The example below demonstrates how the consumer operations team calculates the online order amount for each consumer over the past 30 days.

Using traditional SQL development, the following code calculates the online order amount for each consumer over the past 30 days.

--Assume today is 2021/10/01
select customer_id
      ,sum(amount) as order_amt_30d 
  from fct_crt_ord_di
 where ds >= '20210901'
   and ds <= '20210930' 
   and order_site = 1
 group by customer_id

The following describes how to define the statistical period, statistic granularity, statistical timeliness, atomic metric, business filter, and derived metric based on the SQL code:

  • Statistical Period

    The statistical period defines the time span of the source data for the metric. For this metric, it is the past 30 days, indicating that the source data consists of orders created within this timeframe.

  • Statistic Granularity

    Statistic granularity refers to the dimension that requires aggregation after a Group By operation. For this metric, the consumer dimension is the granularity of analysis.

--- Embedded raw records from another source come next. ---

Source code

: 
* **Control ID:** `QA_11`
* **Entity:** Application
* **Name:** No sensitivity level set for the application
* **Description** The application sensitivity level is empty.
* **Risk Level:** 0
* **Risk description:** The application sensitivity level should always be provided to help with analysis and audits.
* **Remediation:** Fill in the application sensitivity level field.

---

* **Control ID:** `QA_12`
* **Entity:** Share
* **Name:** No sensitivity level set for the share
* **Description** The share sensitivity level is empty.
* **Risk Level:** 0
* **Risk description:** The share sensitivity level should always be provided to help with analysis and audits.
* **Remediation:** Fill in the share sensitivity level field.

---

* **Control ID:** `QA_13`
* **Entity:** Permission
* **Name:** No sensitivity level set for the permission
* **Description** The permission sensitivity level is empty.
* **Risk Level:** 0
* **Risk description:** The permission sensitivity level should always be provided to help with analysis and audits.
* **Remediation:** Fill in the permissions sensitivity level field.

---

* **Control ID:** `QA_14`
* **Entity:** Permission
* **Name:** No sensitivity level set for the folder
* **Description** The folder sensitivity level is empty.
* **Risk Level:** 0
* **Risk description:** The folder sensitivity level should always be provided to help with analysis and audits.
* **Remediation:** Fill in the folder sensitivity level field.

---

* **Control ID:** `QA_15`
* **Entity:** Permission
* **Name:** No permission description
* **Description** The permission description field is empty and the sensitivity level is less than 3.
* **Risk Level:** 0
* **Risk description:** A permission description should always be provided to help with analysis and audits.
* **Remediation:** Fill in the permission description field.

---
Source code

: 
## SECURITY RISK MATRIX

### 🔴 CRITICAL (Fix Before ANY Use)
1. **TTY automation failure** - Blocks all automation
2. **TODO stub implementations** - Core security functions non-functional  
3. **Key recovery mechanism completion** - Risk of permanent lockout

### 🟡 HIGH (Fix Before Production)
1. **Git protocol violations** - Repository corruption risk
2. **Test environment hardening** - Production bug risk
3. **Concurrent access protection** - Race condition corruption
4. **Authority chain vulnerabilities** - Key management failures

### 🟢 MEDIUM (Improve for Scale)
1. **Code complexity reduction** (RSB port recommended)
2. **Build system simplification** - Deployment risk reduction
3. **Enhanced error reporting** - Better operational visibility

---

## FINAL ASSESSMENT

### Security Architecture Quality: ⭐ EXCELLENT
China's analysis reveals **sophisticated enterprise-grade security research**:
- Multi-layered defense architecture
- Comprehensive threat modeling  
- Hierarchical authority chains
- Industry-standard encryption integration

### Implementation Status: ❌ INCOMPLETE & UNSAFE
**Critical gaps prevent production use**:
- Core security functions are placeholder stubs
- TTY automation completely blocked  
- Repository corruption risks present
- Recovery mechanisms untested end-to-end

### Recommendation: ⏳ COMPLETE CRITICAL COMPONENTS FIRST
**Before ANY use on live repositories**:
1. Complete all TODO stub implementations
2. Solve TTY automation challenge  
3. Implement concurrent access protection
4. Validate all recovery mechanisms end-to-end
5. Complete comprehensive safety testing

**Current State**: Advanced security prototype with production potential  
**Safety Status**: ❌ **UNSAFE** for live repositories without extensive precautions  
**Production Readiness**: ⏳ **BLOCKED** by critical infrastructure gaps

  • Statistical Timeliness

    Given the statistical period is the last 30 days, and the granularity is daily, the statistical timeliness for this metric is also daily.

  • Atomic Metric

    The order amount serves as the atomic metric for this measure, calculated using the logic sum(amount). It represents the most fundamental and non-divisible event. In SQL terms, the expression for the order amount sum(amount) is a straightforward aggregation.

  • Business Filter

    While the statistical period limits the timeframe of the source data, additional filter conditions refine the data included in the statistics. These conditions constitute the business filter. For this metric, counting only online orders is the business filter, with the logic order_site=1.

  • Derived Metric

    The derived metric in this example is the online order amount for each consumer over the past 30 days.